将多跳医学知识融入小型语言模型以进行生物医学问答

Infusing Multi-Hop Medical Knowledge Into Smaller Language Models for Biomedical Question Answering.

作者信息

Chen Jing, Wei Zhihua, Shen Wen, Shang Rui

出版信息

IEEE J Biomed Health Inform. 2025 Mar 19;PP. doi: 10.1109/JBHI.2025.3547444.

DOI:10.1109/JBHI.2025.3547444

Abstract

MedQA-USMLE is a challenging biomedical question answering (BQA) task, as its questions typically involve multi-hop reasoning. To solve this task, BQA systems should possess substantial medical professional knowledge and strong medical reasoning capabilities. While state-of-the-art larger language models, such as Med-PaLM 2, have overcome this challenge, smaller language models (SLMs) still struggle with it. To bridge this gap, we introduces a multi-hop medical knowledge infusion (MHMKI) procedure to endow SLMs with medical reasoning capabilities. Specifically, we categorize MedQA-USMLE questions into distinct reasoning types, then create pre-training instances tailored to each type of questions with the semi-structured information and hyperlinks of Wikipedia articles. To enable SLMs to efficiently capture the multi-hop knowledge embedded in these instances, we design a reasoning chain masked language model for further pre-training of BERT models. Moreover, we transform these pre-training instances into a combined question answering dataset for intermediate fine-tuning of GPT models. We evaluate MHMKI with six SLMs (three BERT models and three GPT models) across five datasets spanning three BQA tasks. Results show that MHMKI benefits SLMs in nearly all tasks, especially those requiring multi-hop reasoning. For instance, the accuracy of MedQA-USMLE shows a significant increase of 5.3% on average.

> **练习目标**
根据这篇论文摘要，MHMKI 让 MedQA-USMLE 的准确率平均提高了多少？

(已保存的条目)

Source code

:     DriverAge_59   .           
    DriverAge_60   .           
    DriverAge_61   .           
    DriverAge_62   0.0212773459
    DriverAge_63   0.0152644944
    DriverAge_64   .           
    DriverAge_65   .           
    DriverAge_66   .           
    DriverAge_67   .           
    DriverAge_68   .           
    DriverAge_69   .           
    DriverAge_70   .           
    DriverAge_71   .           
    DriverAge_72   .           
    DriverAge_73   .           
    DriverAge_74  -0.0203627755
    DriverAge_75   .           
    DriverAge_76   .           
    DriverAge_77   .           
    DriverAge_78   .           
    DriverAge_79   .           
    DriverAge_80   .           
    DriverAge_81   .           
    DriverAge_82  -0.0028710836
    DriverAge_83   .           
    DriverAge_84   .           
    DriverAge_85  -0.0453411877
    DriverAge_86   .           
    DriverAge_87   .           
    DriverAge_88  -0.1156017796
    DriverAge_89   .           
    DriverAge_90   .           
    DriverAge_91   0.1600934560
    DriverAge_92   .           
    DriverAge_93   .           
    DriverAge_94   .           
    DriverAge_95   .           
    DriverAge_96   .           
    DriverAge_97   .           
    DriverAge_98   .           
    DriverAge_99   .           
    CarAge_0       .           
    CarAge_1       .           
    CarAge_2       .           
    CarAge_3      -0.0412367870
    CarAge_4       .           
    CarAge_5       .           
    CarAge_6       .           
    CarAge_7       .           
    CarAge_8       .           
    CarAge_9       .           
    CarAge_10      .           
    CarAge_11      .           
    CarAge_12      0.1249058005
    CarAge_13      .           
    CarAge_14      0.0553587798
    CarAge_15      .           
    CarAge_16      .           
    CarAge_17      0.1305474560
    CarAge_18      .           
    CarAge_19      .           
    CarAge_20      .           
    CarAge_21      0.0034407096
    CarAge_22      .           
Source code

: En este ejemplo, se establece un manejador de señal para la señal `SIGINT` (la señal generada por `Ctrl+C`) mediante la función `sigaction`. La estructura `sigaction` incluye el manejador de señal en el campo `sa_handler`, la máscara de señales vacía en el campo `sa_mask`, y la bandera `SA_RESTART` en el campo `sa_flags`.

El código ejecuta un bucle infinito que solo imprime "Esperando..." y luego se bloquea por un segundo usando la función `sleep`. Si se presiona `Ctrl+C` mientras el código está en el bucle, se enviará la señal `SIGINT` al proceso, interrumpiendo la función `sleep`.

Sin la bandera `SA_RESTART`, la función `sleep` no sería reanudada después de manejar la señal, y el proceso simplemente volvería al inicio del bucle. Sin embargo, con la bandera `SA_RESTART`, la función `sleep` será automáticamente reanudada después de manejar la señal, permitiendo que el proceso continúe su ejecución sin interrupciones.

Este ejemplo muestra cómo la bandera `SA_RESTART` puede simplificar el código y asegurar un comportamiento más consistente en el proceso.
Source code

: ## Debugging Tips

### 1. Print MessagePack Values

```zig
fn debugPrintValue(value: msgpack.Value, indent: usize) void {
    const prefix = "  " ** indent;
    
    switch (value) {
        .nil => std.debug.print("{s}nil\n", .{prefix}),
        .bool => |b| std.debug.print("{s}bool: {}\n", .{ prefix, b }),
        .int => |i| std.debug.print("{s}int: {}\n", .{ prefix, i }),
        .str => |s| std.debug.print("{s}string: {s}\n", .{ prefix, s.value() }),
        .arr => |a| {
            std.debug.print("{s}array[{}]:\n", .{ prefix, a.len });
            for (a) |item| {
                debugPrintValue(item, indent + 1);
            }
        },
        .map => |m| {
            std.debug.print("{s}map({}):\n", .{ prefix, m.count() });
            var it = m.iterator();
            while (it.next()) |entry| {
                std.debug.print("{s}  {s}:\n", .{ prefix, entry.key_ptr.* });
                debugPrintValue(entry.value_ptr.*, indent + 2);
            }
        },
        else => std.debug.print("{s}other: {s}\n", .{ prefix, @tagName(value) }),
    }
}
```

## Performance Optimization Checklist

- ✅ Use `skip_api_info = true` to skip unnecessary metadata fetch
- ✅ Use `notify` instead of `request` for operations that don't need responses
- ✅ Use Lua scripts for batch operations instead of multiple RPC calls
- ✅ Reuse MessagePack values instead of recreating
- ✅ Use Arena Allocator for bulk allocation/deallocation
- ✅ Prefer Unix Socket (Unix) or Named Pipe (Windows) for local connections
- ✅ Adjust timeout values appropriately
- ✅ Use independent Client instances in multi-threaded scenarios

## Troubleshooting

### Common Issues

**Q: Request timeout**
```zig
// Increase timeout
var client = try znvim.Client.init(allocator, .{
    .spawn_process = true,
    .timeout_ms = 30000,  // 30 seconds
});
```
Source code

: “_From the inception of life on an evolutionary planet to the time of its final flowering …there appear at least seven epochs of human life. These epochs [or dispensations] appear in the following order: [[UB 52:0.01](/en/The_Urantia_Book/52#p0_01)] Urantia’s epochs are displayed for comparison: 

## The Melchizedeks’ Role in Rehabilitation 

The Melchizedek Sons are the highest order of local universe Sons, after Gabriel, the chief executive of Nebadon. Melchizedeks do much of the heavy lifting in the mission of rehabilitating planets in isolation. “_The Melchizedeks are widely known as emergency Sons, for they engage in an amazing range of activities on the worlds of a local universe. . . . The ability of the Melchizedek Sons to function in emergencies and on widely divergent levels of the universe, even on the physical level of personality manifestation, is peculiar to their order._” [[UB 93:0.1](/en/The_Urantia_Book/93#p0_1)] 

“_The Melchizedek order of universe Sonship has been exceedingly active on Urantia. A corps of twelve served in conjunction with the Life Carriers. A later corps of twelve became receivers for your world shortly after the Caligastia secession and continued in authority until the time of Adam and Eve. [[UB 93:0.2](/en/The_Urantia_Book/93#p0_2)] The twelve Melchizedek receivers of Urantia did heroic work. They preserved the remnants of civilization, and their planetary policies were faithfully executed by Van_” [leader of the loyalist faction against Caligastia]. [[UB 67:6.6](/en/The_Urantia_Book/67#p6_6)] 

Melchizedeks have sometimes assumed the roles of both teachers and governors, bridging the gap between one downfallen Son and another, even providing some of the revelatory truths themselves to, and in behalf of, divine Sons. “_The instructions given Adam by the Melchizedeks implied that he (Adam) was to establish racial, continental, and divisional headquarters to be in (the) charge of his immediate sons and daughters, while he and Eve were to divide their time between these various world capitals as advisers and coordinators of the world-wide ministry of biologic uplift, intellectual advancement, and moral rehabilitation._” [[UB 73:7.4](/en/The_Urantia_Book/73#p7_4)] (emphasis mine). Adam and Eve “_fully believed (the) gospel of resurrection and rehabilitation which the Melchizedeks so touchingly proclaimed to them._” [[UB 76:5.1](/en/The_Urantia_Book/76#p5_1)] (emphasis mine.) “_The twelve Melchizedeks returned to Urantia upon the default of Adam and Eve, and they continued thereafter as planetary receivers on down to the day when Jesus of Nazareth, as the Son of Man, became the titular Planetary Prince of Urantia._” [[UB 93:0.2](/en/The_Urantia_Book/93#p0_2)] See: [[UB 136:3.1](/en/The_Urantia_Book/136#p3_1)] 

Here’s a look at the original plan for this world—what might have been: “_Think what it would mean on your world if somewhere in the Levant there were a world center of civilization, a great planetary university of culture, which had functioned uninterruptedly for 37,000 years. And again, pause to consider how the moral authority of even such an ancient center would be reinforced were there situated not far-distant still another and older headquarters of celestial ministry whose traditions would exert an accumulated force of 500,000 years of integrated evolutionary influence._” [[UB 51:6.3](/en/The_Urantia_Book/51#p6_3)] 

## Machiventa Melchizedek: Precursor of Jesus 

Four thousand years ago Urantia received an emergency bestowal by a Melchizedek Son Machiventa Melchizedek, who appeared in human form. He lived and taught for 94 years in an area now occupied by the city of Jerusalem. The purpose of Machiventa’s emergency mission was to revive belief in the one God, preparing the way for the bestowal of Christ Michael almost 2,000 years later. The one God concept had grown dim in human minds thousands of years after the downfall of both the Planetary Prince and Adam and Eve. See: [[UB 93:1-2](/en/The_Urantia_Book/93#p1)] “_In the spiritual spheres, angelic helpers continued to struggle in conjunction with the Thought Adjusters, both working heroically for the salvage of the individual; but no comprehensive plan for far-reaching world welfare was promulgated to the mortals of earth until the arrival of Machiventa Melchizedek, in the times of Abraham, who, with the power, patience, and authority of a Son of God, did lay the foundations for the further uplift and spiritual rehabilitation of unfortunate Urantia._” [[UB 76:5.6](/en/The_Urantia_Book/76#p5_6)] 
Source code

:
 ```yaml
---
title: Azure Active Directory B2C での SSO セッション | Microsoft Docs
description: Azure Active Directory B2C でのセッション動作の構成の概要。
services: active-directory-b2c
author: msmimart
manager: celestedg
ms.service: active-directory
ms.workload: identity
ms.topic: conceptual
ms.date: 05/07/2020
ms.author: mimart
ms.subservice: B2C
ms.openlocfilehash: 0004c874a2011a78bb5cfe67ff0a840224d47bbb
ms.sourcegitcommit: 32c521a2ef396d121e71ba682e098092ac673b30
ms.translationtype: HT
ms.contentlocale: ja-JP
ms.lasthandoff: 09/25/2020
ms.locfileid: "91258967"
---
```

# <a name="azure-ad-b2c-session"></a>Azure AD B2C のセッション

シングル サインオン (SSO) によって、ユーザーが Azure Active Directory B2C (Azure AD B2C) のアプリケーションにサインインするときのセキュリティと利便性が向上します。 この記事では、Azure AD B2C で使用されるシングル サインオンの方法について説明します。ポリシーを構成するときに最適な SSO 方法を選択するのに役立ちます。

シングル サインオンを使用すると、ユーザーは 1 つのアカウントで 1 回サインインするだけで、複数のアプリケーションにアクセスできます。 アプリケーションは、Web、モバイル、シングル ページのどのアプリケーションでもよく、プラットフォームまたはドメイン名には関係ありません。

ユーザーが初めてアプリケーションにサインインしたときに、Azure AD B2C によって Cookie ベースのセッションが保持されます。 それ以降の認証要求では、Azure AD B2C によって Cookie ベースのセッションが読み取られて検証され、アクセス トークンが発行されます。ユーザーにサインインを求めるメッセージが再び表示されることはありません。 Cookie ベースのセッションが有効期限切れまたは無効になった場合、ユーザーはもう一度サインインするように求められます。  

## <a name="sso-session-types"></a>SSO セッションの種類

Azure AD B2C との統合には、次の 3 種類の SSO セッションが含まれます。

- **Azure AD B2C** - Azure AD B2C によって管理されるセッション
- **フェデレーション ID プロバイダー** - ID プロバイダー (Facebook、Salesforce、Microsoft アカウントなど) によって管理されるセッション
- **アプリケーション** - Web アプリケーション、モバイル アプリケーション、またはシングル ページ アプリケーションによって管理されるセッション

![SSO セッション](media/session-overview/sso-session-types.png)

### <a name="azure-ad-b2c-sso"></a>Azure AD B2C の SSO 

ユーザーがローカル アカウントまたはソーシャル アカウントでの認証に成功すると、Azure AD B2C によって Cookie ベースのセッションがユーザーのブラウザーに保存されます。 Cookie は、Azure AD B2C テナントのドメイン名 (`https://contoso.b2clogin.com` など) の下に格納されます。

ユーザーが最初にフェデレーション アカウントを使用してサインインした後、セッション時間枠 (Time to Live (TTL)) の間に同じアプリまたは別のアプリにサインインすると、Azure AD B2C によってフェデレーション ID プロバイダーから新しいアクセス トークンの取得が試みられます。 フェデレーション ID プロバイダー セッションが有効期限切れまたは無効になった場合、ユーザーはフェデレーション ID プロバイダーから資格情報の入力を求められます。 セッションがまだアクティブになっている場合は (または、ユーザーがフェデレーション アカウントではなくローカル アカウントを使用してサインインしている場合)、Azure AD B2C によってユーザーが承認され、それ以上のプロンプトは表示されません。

> **本题作答**
平均提高了 5.3%。